Многие считают, что Маяковский обладал «громким голосом» трибуна революции, был поэтом общественным по преимуществу, как он сам написал: «Себя смирял, становясь на горло собственной песне». Все это и так, и не так. Голос был действительно громкий, рост — высокий, подбородок — мужественный, хотя совсем не такой квадратный, как на большинстве изображений поэта. Но душа у поэта всегда была нежной, ранимой, уязвимой, податливой на любовь и ласку, чувствующей чужую боль, как свою. Всякое чувство другого немедленно отзывалось во всем существе поэта. Он находит «родственные души» там, где никому до него вообще не пришло бы в голову искать эту родственность. Весь мир вокруг него — живой. Это можно видеть в стихотворении «Скрипка и немножко нервно...». Поэт, взбудораженный, обожженный жалобами скрипки, ее беззащитным одиночеством, предлагает ей «жить вместе», потому что он — и сам такой же.
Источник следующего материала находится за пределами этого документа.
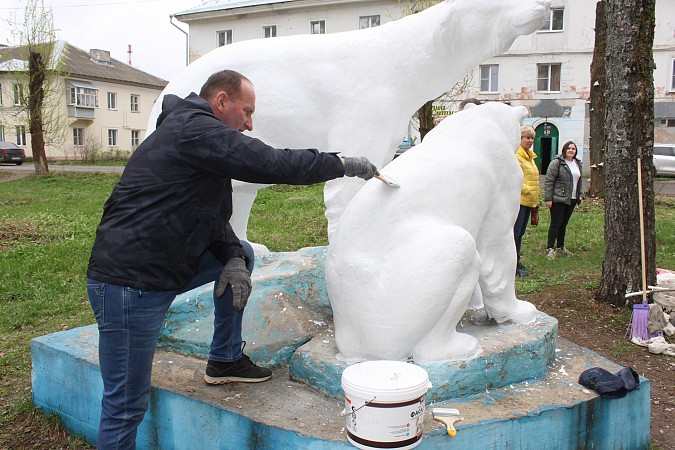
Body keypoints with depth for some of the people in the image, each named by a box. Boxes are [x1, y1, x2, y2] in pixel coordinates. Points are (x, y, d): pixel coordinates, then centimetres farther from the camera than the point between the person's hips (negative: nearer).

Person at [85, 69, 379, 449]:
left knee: (243, 254, 17)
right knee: (127, 407, -2)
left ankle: (226, 360, 23)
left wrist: (233, 258, -2)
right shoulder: (195, 128, -15)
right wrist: (344, 165, -9)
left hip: (163, 269, 10)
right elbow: (274, 164, -21)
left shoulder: (191, 133, 17)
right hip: (129, 284, -10)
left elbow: (210, 215, 15)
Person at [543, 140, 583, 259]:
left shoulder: (577, 164, 15)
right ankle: (550, 248, -1)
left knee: (564, 224, 13)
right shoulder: (557, 163, -9)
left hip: (572, 200, 7)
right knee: (556, 223, -6)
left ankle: (561, 246, 24)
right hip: (558, 199, -7)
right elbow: (549, 181, -12)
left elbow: (579, 181, 24)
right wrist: (548, 198, -16)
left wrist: (580, 195, 15)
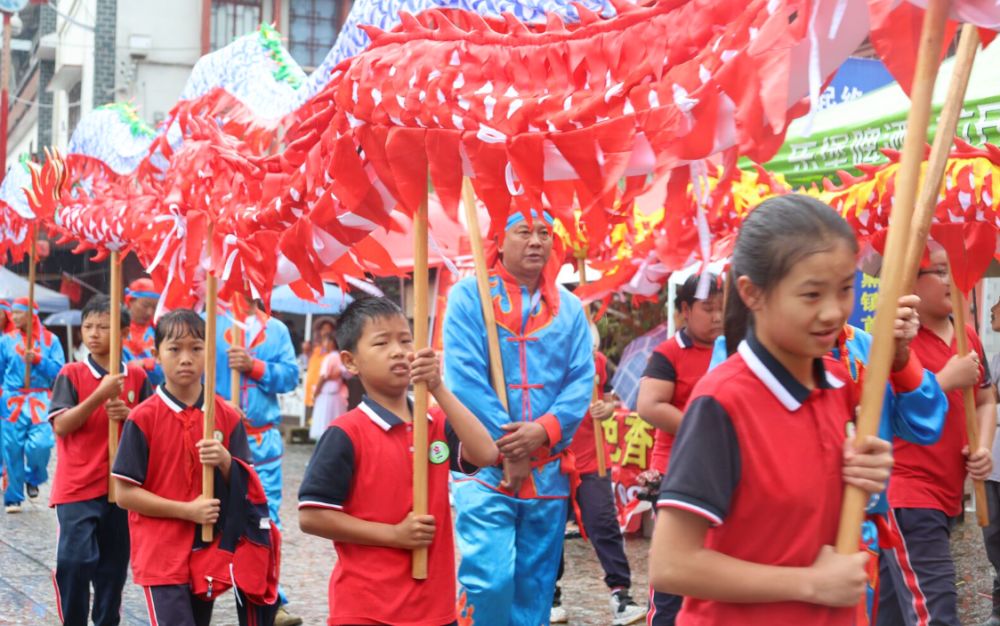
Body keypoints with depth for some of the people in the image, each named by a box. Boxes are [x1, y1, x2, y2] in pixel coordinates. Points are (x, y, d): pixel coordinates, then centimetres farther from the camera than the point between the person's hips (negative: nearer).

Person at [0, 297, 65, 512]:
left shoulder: (50, 340, 4)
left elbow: (59, 371, -1)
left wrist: (38, 360, -13)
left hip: (40, 401, -1)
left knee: (40, 444, -16)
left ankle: (33, 478, 15)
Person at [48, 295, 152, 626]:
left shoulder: (137, 376, 4)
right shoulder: (71, 374, -3)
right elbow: (60, 425, -13)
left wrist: (129, 416, -10)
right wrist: (100, 395, -21)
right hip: (77, 488, -3)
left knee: (114, 565, 11)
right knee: (75, 562, -11)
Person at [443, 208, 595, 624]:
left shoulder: (569, 307, 10)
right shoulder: (469, 296, -2)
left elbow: (582, 380, 3)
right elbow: (463, 377, -10)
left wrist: (543, 431, -14)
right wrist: (507, 445, -14)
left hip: (549, 470, 4)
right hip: (485, 464, -4)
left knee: (535, 587, 9)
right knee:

«Сам такой же» — одна из центральных эмоций ранней (и не только ранней) лирики Маяковского. В стихотворении 1918 года «Хорошее отношение к лошадям», написанном не в самое спокойное время, когда от «трибуна революции» уже ждали (да и получали) другие стихи, есть такие строки: «Подошел и вижу глаза лошадиные... Улица опрокинулась, течет по-своему...» Вот это было в нем главное — увидеть глаза, отразиться в этих глазах, влиться в них, но главное — принять в себя изливающуюся из них «общую звериную тоску» и откликнуться, броситься навстречу в неудержимом порыве: «я — как ты»: «Лошадь, не надо, лошадь, слушайте, — чего вы думаете, что вы их плоше? Деточка, все мы немножко лошади, каждый из нас по-своему лошадь». А скрипке, лошади, человеку, оказывается, именно этого и надо — сочувствия, со-понимания, сострадания, то есть ощущения своего не-одиночества, ощущения своей причастности к другим жизням, совсем не похожим на твою: «Может быть — старая — и не нуждалась в няньке, может быть, и мысль моя ей показалась пошла, только лошадь рванулась, встала на ноги, ржанула и пошла. Хвостом помахивала. Рыжий ребенок. Пришла веселая, стала в стойло. И все ей казалось — она жеребенок, и стоило жить, и работать стоило».
Мне кажется, нужно обладать какой-то слезной нежностью и жалостью к миру вокруг себя, острым ощущением его хрупкости, малости, податливости, чтобы написать такие стихи: «Плыли по небу тучки. Тучек — четыре штучки: от первой до третьей — люди, четвертая была верблюдик». И еще — ощущением собственной огромности, взрослости и способности пожалеть и утешить. Каким-то странным чувством, что от твоей заботы и тревоги все зависит в этом мире. Мое любимое стихотворение этого периода — «Послушайте». В нем забота и тревога, без которых ничего не совершается и не совершится в мире, выражены в пронзительных строчках про человека, которому нужно, необходимо, чтобы зажигались звезды: «И, надрываясь в метелях полуденной пыли, врывается к богу, боится, что опоздал, плачет, целует ему жилистую руку, просит — чтоб обязательно была звезда! — клянется — не перенесет эту беззвездную муку! А после ходит тревожный, но спокойный наружно. Говорит кому-то: «Ведь теперь тебе ничего? Не страшно? Да?!»
Это ощущение своей огромности имеет и еще одно выражение — в соизмеримости поэта со всем миром, в том, что поэт, как некий гигант, если спорит — так с Богом, если играет на флейте — так это «флейта водосточных труб», если его лихорадит — так мир сотрясает гроза. Он огромнее всего, что можно вообразить в мире, и поэтому часто ощущает свою ненужность и одиночество. Наиболее прямо это чувство выражено им в стихотворении «Себе, любимому, посвящает эти строки автор»: «Если б был я маленький, как Великий океан, — на цыпочки б волн встал, приливом ласкался к луне бы. Где любимую найти мне, такую, как и я? Такая не уместилась бы в крохотное небо!»
Мне кажется, что и революцию Маяковский ощущал, как вулканическое сотрясение собственных нервов, души и тела, поэтому он не мог не писать о ней. От любви поэта содрогался целый мир, и поэт не мог не отозваться на содрогания целого мира.